NerdWallet’s affordability calculator can help you estimate your potential monthly payment. If a new home isn’t in the cards right now, there are still things you can do to strengthen your buyer profile. Take this time to pay down existing debts and build your down payment savings. Not only will this free up more cash flow for a future mortgage payment, it can also get you a better interest rate when you’re ready to buy.
If you already have a quote you’re happy with, you should consider locking your mortgage rate, especially if your lender offers a float-down option. A float-down lets you take advantage of a better rate if the market drops during your lock period.
Rate locks protect you from increases while your loan is processed, and with the market forever bouncing around, that peace of mind can be worth it.
🤓 Nerdy Reminder: Rates can change daily, and even hourly. If you’re happy with the deal you have, it’s okay to commit.
🧐 Why is the rate I saw online different from the quote I got?
The rate you see advertised is a sample rate — usually for a borrower with perfect credit, making a big down payment, and paying for mortgage points. That won't match every buyer's circumstances.
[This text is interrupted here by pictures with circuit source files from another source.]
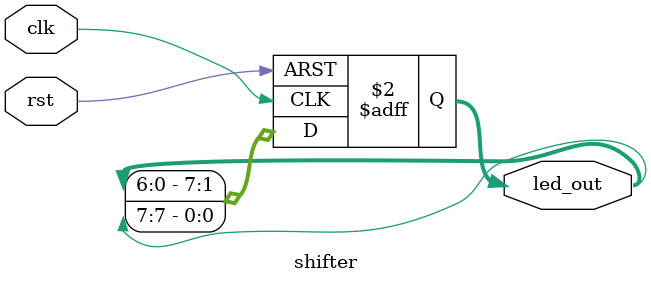
<source format=v>
`timescale 1ns / 1ps


module shifter(
        input rst,
        input clk,
        output reg [7:0] led_out
    );

    always @(posedge clk or posedge rst) begin
        if (rst) begin
            led_out <= 8'b0000_0001;
        end else begin
            led_out <= {led_out[6:0], led_out[7]};
        end
    end

endmodule

</source>
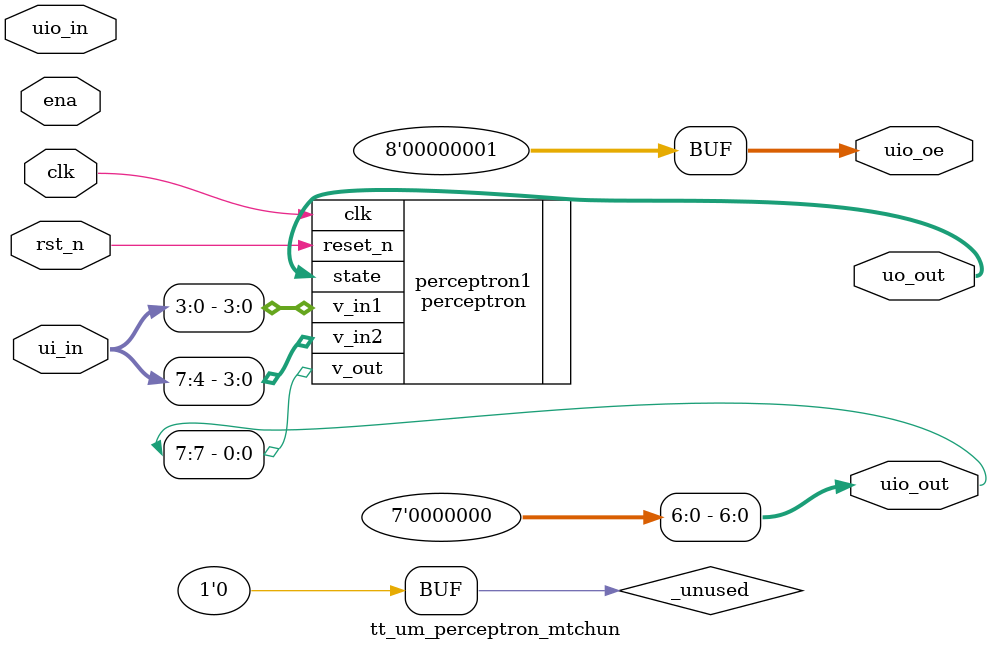
<source format=v>
/*
 * Copyright (c) 2024 Your Name
 * SPDX-License-Identifier: Apache-2.0
 */

`default_nettype none

module tt_um_perceptron_mtchun (
    input  wire [7:0] ui_in,    // Dedicated inputs
    output wire [7:0] uo_out,   // Dedicated outputs
    input  wire [7:0] uio_in,   // IOs: Input path
    output wire [7:0] uio_out,  // IOs: Output path
    output wire [7:0] uio_oe,   // IOs: Enable path (active high: 0=input, 1=output)
    input  wire       ena,      // always 1 when the design is powered, so you can ignore it
    input  wire       clk,      // clock
    input  wire       rst_n     // reset_n - low to reset
);

  // All output pins must be assigned. If not used, assign to 0.
  assign uio_out[6:0] = 0;
  assign uio_oe = 1;

  // List all unused inputs to prevent warnings
  wire _unused = &{ena, uio_in, 1'b0};

  // Instantiate neuron
  perceptron perceptron1 (.v_in1(ui_in[3:0]), .v_in2(ui_in[7:4]), .clk(clk), .reset_n(rst_n), .state(uo_out), .v_out(uio_out[7]));

endmodule
</source>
In addition to market factors outside of your control, your customized quote depends on your:
Credit score
Debt-to-income ratio
Employment history
Down payment
Type of mortgage
Location and property type
Loan amount
Even two people with similar credit scores might get different rates, depending on their overall financial profiles.
Maybe — but even personalized rate quotes can change until you lock. That’s because lenders adjust pricing multiple times a day in response to market changes.